The statute provides for the punishment of the above-named offense thus:

“If any man and woman, not being married to each other, shall lewdly and lasciviously associate and cohabit together, * * * every such person shall be punished by imprisonment in the county jail not more than, one year, or by fine not exceeding five hundred dollars.” 3 Comp. Laws, § 11693.

The statute which provides in what cases persons may be sentenced to State prisons for afi offense is as follows:

“Courts of criminal jurisdiction may sentence to the State house of correction and reformatory at Ionia all male persons over fifteen years of age and not known to have been previously sentenced to a prison for felony, who shall be convicted of any crime except treason or murder in the first degree; and all male persons over fifteen years of age who shall be convicted of any misdemeanor, where the sentence for such crime or misdemeanor shall not be less than six months; and may sentence to the State prison at Jackson any person over the age of fifteen years, duly convicted of any crime punishable by imprisonment in said State prison as the courts shall deem best; and may sentence to the State house of correction and branch of the State prison in the Upper Peninsula all persons convicted as is or may be provided by law for sentencing prisoners to any of the other prisons in this State as the court shall in its discretion deem best.” 1 Comp. Laws, § 2108.

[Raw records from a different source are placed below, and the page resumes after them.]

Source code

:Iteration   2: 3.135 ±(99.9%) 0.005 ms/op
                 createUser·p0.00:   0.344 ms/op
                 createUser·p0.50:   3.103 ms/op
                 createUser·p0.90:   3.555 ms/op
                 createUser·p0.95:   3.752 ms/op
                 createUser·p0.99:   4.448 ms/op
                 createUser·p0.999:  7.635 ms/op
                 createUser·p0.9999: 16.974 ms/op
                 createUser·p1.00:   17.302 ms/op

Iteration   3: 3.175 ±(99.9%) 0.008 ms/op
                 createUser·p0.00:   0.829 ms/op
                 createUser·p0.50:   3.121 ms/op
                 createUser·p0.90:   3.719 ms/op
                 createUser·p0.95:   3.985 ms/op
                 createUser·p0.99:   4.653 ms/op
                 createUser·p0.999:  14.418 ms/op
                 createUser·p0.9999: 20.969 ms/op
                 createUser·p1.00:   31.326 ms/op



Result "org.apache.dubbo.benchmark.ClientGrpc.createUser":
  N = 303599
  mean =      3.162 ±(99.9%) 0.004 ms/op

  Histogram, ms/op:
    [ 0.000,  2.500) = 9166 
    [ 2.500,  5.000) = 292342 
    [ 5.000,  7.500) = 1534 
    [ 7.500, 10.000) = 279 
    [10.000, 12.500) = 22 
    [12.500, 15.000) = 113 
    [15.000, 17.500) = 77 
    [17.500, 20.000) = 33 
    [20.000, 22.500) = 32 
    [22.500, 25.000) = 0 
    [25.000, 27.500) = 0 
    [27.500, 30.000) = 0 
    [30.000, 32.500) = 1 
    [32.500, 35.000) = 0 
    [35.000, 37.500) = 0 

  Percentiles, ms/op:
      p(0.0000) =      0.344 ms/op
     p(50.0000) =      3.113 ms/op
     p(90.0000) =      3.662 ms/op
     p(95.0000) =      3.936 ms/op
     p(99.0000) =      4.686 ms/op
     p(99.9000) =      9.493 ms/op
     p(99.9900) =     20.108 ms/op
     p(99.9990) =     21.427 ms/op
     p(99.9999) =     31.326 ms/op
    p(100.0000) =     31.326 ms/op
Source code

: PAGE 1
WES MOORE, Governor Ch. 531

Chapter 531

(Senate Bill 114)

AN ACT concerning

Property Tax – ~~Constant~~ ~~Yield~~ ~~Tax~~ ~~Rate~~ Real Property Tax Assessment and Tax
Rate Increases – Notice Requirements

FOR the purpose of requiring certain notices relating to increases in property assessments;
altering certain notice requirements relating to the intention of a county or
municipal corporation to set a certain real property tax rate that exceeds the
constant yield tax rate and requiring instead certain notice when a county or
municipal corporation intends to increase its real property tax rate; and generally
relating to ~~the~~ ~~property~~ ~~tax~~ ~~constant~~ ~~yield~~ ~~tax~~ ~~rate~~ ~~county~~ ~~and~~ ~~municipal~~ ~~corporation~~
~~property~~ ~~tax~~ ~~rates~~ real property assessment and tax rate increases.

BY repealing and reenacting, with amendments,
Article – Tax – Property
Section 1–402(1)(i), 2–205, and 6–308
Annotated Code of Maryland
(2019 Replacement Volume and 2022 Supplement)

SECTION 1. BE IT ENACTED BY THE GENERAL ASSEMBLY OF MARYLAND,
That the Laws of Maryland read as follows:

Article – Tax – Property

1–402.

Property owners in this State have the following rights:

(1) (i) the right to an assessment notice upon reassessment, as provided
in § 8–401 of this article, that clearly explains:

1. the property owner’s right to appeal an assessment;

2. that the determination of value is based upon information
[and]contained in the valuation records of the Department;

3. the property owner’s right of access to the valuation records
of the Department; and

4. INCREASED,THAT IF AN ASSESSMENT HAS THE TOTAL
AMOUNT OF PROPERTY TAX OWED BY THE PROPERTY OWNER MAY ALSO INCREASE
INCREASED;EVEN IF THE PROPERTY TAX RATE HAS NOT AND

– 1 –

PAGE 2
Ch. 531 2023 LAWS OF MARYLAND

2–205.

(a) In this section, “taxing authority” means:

The provision therein relating to the State prison at Jackson — “and may sentence to the State prison at Jackson any person over the age of fifteen years duly convicted of any crime punishable by imprisonment in said State prison as the courts shall deem best ” — does not authorize the sentence in this case, and there, is no other authority therefor. This statute empowers the court to sentence to the branch of the State prison at Marquette a person convicted of such an offense as the one now before this court. People v. Smith, 107 Mich. 584. By this case it was decided that the provision in section 29, Act No. 118 of the Public Acts of 1893 ( section 2108, above quoted), relating to imprisonment at Marquette, amends by implication a provision of a previous statute providing for imprisonment only in a county jail. This because of the very plain inconsistency between the provisions in those two statutes. And this inconsistency was very apparent, as section 29 provides for a sentence to Marquette of “all persons convicted as is or may be provided by law for sentencing prisoners to any of the other prisons in this State.” And if, under the first provision in this act, a person might be sentenced to Ionia, as in this case, he might, therefore, be sent to Marquette. But this would not authorize an imprisonment in Jackson for the same offense. That part of the above act providing for a sentence to the State prison at Jackson of all persons “duly convicted of any crime punishable by imprisonment in said State prison ” is not inconsistent with any previous statute providing for punishment in county jail only. For this reasoñ the provision in section 11693 providing for imprisonment in the county jail is not inconsistent with the provision in section 2108 providing imprisonment in Jackson.

The sentence being wholly void, habeas corpus is an appropriate remedy. Hamilton's Case, 51 Mich. 174; In re Silverthorn, 73 Mich. 644.

The petitioner is discharged.

Moore, C. J., and Carpenter, McAlvay, and Hooker, JJ., concurred.